- Your assignment -
Transcribe the entries that follow exactly as they appear, minus pictures.

====== Entries provided ======

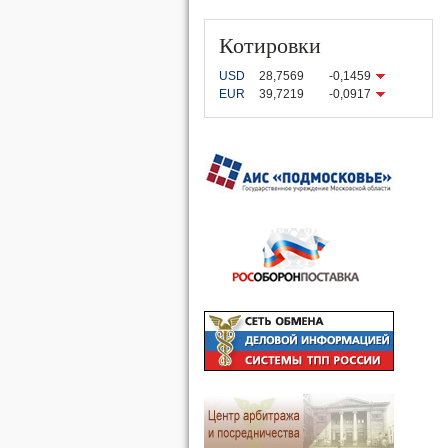
Котировки
USD
28,7569
-0,1459
EUR
39,7219
-0,0917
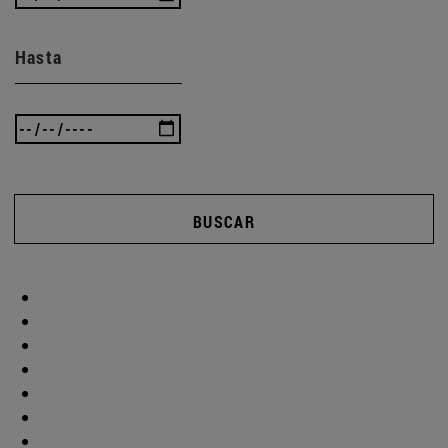
Hasta
BUSCAR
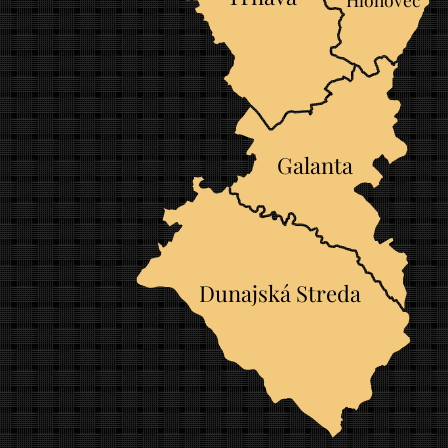
Galanta
Dunajská Streda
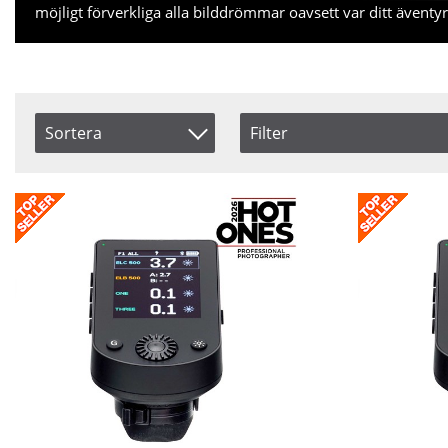
möjligt förverkliga alla bilddrömmar oavsett var ditt äventyr 
Sortera
Filter
Saldo
Artikelkod
I lager
Benämning
Pris
Inkl. Moms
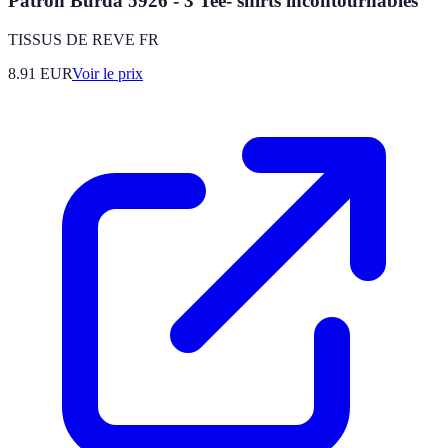
Patron Burda 5926 - 3 Tee- shirts incontournables
TISSUS DE REVE FR
8.91
EUR
Voir le prix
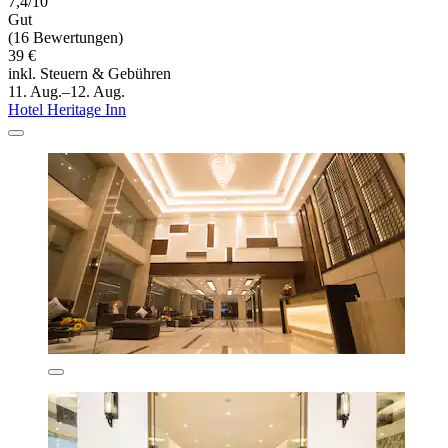
7,4/10
Gut
(16 Bewertungen)
39 €
inkl. Steuern & Gebühren
11. Aug.–12. Aug.
Hotel Heritage Inn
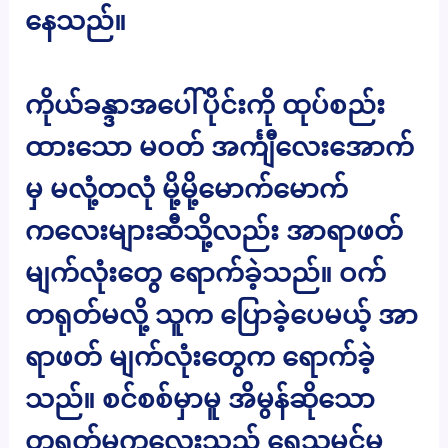
နေသည်။
ကိုယ်ခန္ဒာအပေါ်ပိုင်းကို ထုပ်စည်း
ထားသော မဝတ် အင်္ကျီလေးအောက်
မှ မလုံ့တလုံ မို့မို့မောက်မောက်
ကလေးများဆီသို့လည်း အာရာဖတ်
မျက်လုံးတွေ ရောက်ခဲ့သည်။ ဝက်
တရုတ်မလို့ သူက ပြောခဲ့ပေမယ့် အာ
ရာဖတ် မျက်လုံးတွေက ရောက်ခဲ့
သည်။ စင်စစ်မှာမူ အိမွန်ဆိုသော
တရုတ်မကလေးသည် ရွှေသမင်မ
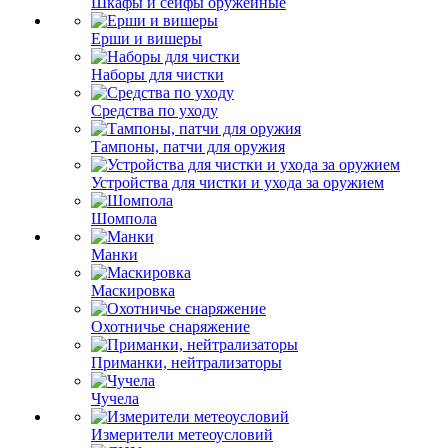
Шкафы и сейфы оружейные
Ерши и вишеры
Наборы для чистки
Средства по уходу
Тампоны, патчи для оружия
Устройства для чистки и ухода за оружием
Шомпола
Манки
Маскировка
Охотничье снаряжение
Приманки, нейтрализаторы
Чучела
Измерители метеоусловий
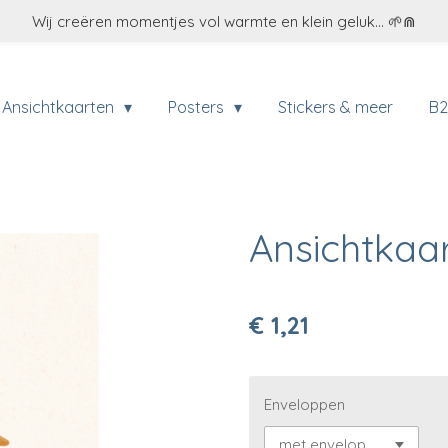
Wij creëren momentjes vol warmte en klein geluk... 🌱⋒
Ansichtkaarten
Posters
Stickers & meer
B
Ansichtkaar
€ 1,21
Enveloppen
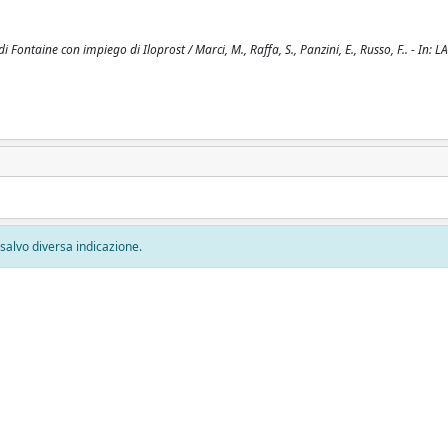
di Fontaine con impiego di Iloprost / Marci, M., Raffa, S., Panzini, E., Russo, F.. - In: 
, salvo diversa indicazione.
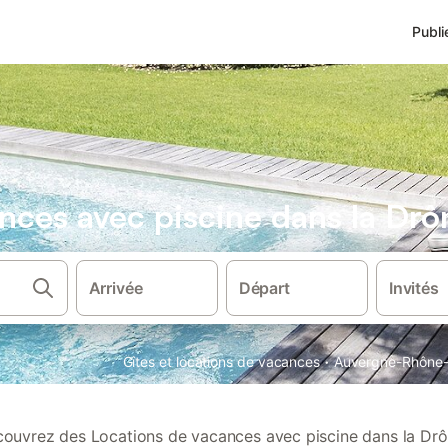
Publi
nces avec piscine dans la Dr
Arrivée
Départ
Invités
·
Gîtes et locations de vacances
Auvergne-Rhône-
ouvrez des Locations de vacances avec piscine dans la Dr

======

- Solution below -
Котировки
USD
28,7569
-0,1459
EUR
39,7219
-0,0917
Hasta
BUSCAR
Galanta
Dunajská Streda
möjligt förverkliga alla bilddrömmar oavsett var ditt äventyr 
Sortera
Filter
Saldo
Artikelkod
I lager
Benämning
Pris
Inkl. Moms
Patron Burda 5926 - 3 Tee- shirts incontournables
TISSUS DE REVE FR
8.91
EUR
Voir le prix
7,4/10
Gut
(16 Bewertungen)
39 €
inkl. Steuern & Gebühren
11. Aug.–12. Aug.
Hotel Heritage Inn
နေသည်။
ကိုယ်ခန္ဒာအပေါ်ပိုင်းကို ထုပ်စည်း
ထားသော မဝတ် အင်္ကျီလေးအောက်
မှ မလုံ့တလုံ မို့မို့မောက်မောက်
ကလေးများဆီသို့လည်း အာရာဖတ်
မျက်လုံးတွေ ရောက်ခဲ့သည်။ ဝက်
တရုတ်မလို့ သူက ပြောခဲ့ပေမယ့် အာ
ရာဖတ် မျက်လုံးတွေက ရောက်ခဲ့
သည်။ စင်စစ်မှာမူ အိမွန်ဆိုသော
တရုတ်မကလေးသည် ရွှေသမင်မ
Шкафы и сейфы оружейные
Ерши и вишеры
Наборы для чистки
Средства по уходу
Тампоны, патчи для оружия
Устройства для чистки и ухода за оружием
Шомпола
Манки
Маскировка
Охотничье снаряжение
Приманки, нейтрализаторы
Чучела
Измерители метеоусловий
Wij creëren momentjes vol warmte en klein geluk... 🌱⋒
Ansichtkaarten
Posters
Stickers & meer
B
Ansichtkaar
€ 1,21
Enveloppen
di Fontaine con impiego di Iloprost / Marci, M., Raffa, S., Panzini, E., Russo, F.. - In: 
, salvo diversa indicazione.
Publi
nces avec piscine dans la Dr
Arrivée
Départ
Invités
·
Gîtes et locations de vacances
Auvergne-Rhône-
ouvrez des Locations de vacances avec piscine dans la Dr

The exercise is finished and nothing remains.